Der Aufsichtsrat der Dürr AG bestellte unterdessen den Ingenieur Stephan Rojahn zum Nachfolger von Pötsch. Rojahn, der zuletzt als Geschäftsführer bei der Bosch Gruppe gearbeitet habe, solle bereits zum 1. Oktober Vorstandsmitglied bei Dürr werden, teilte das Unternehmen mit. Am 1. Januar 2003 soll er dann sein neues Amt als Dürr-Vorstandsvorsitzender antreten.

Pötsch ist seit 1995 Vorstandschef der Dürr AG.Der Stuttgarter Konzern ist einer der großen internationalen Zulieferer der Automobilindustrie mit einem Jahresumsatz von 2,2 Milliarden Euro (2001) und einem Jahresüberschuss von mehr als 24 Millionen Euro. Der Konzern ist spezialisiert auf den Aufbau von Lackiererein, schlüsselfertigen Montageanlagen für den Automobilbau und Steuerungstechnik. Weltweit beschäftigte Dürr 2001 rund 12 500 Mitarbeiter.

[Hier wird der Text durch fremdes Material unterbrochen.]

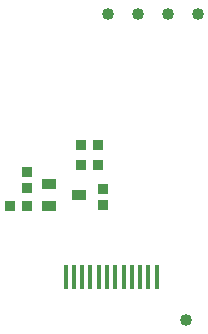
<source format=gbp>
G04*
G04 #@! TF.GenerationSoftware,Altium Limited,Altium Designer,21.3.2 (30)*
G04*
G04 Layer_Color=128*
%FSTAX24Y24*%
%MOIN*%
G70*
G04*
G04 #@! TF.SameCoordinates,65AEA3AE-AEA4-4408-87EB-DFBB4D2FCE8C*
G04*
G04*
G04 #@! TF.FilePolarity,Positive*
G04*
G01*
G75*
%ADD26R,0.0138X0.0787*%
%ADD27R,0.0320X0.0380*%
%ADD28R,0.0380X0.0320*%
%ADD29R,0.0472X0.0335*%
%ADD30C,0.0400*%
D26*
X036278Y033293D02*
D03*
X036002D02*
D03*
X039034D02*
D03*
X038758D02*
D03*
X038482D02*
D03*
X038207D02*
D03*
X037931D02*
D03*
X036829D02*
D03*
X037656D02*
D03*
X03738D02*
D03*
X036553D02*
D03*
X037104D02*
D03*
D27*
X0347Y03565D02*
D03*
X03414D02*
D03*
X03708Y03702D02*
D03*
X03652D02*
D03*
X03708Y03767D02*
D03*
X03652D02*
D03*
D28*
X0347Y0368D02*
D03*
Y03624D02*
D03*
X03725Y03567D02*
D03*
Y03623D02*
D03*
D29*
X036434Y036024D02*
D03*
X035452Y036394D02*
D03*
X03545Y03565D02*
D03*
D30*
X0394Y04205D02*
D03*
X0404D02*
D03*
X0384D02*
D03*
X0374D02*
D03*
X04Y03185D02*
D03*
M02*

</source>
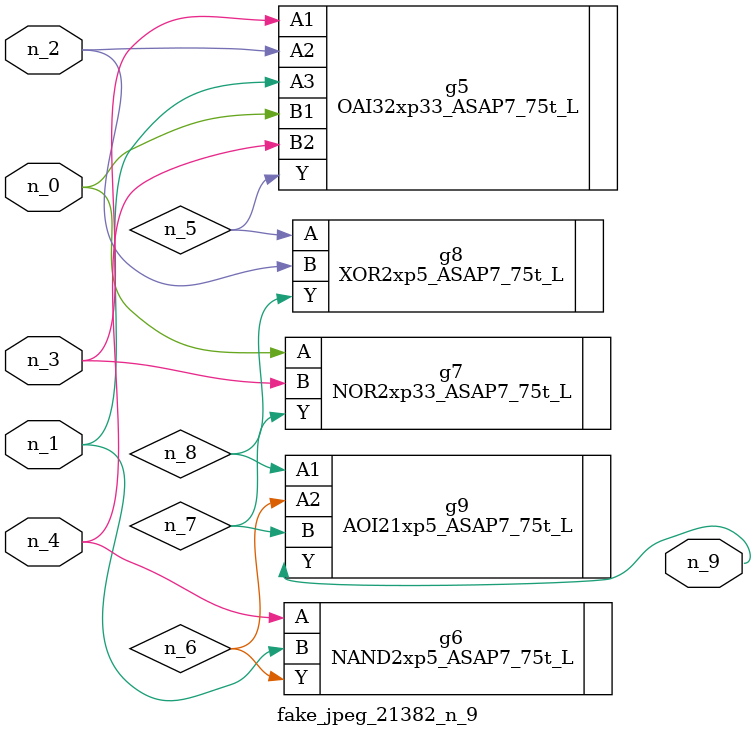
<source format=v>
module fake_jpeg_21382_n_9 (n_3, n_2, n_1, n_0, n_4, n_9);

input n_3;
input n_2;
input n_1;
input n_0;
input n_4;

output n_9;

wire n_8;
wire n_6;
wire n_5;
wire n_7;

OAI32xp33_ASAP7_75t_L g5 ( 
.A1(n_3),
.A2(n_2),
.A3(n_1),
.B1(n_0),
.B2(n_4),
.Y(n_5)
);

NAND2xp5_ASAP7_75t_L g6 ( 
.A(n_4),
.B(n_1),
.Y(n_6)
);

NOR2xp33_ASAP7_75t_L g7 ( 
.A(n_0),
.B(n_3),
.Y(n_7)
);

XOR2xp5_ASAP7_75t_L g8 ( 
.A(n_5),
.B(n_2),
.Y(n_8)
);

AOI21xp5_ASAP7_75t_L g9 ( 
.A1(n_8),
.A2(n_6),
.B(n_7),
.Y(n_9)
);


endmodule
</source>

Der seit dem Frühjahr amtierende Volkswagen-Konzernchef Bernd Pischetsrieder beginnt mit der Berufung Pötsch mit dem langsamen Umbau des Unternehmensvorstandes. Als Vorbild gilt beim Vorgehen beim Wechsel des Finanzchefs gilt der Wachwechsel an der Spitze des Volkswagen-Konzerns. Pischetsrieder selbst war ebenfalls mehr als ein Jahr vor seiner Berufung auf den Chefposten zu VW nach Wolfsburg gekommen, um sich an der Seite des damaligen VW-Vorstandsvorsitzenden Ferdinand Piëch einzuarbeiten.

Über den Nachfolger von Finanzchef Adelt hat sich Volkswagen bis zum Schluss bedeckt gehalten. Im Unternehmen hatte es immer geheißen, dass der künftige VW-Finanzvorstand wahrscheinlich nicht aus der Autoindustrie kommen wird, aber auf jeden Fall ausgewiesene Kenntnisse aus dem Finanzbereich besitzt. Der neue Finanzvorstand soll dafür sorgen, dass sich der Ruf des niedersächsischen Unternehmens an den internationalen Finanzmärkten verbessert. Der 63-jährige Adelt arbeitet mehrere Jahrzehnte für VW.

Über lange Jahre besaß das Unternehmen wegen seiner Verschlossenheit eine schlechte Reputation in Börsen- und Finanzkreisen. Doch Adelt leitete bereits eine deutliche Veränderung ein. "Es hat sich sehr, sehr viel zum Positiven gewendet", sagte Arndt Ellinghorst, Automobilanalyst der WestLB in Düsseldorf. Defizite besitzt Volkswagen auch heute noch im angelsächsischen Raum, vor allem dort soll der Adelt-Nachfolger für ein besseres Ansehen sorgen.

Adelt - sein Vertrag läuft noch bis Ende kommenden Jahres - ist das erste der älteren Vorstandsmitglieder, die beim Wolfsburger Konzern ausscheiden werden. Außer Adelt haben auch Robert Büchelhofer (Vertrieb) und Peter Hartz (Personal) die Altersgrenze von 60 Jahren überschritten. In Unternehmenskreisen hieß es dazu, dass Konzernchef Pischetsrieder nicht auf einen schnellen Umbau des Vorstandes setzen werde. Wie im Finanzbereich soll es einen kontinuierlichen Übergang geben.

Pischetsrieder-Vorgänger Ferdinand Piëch hatte nach seinem Amtsantritt vor zehn Jahren eine gegensätzliche Politik verfolgt. Innerhalb kurzer Zeit wurde damals der Großteil der Vorstandsmitglieder ausgetauscht. Piëch verfolgte das Ziel, Schlüsselpositionen schnell mit Verbündeten zu besetzen.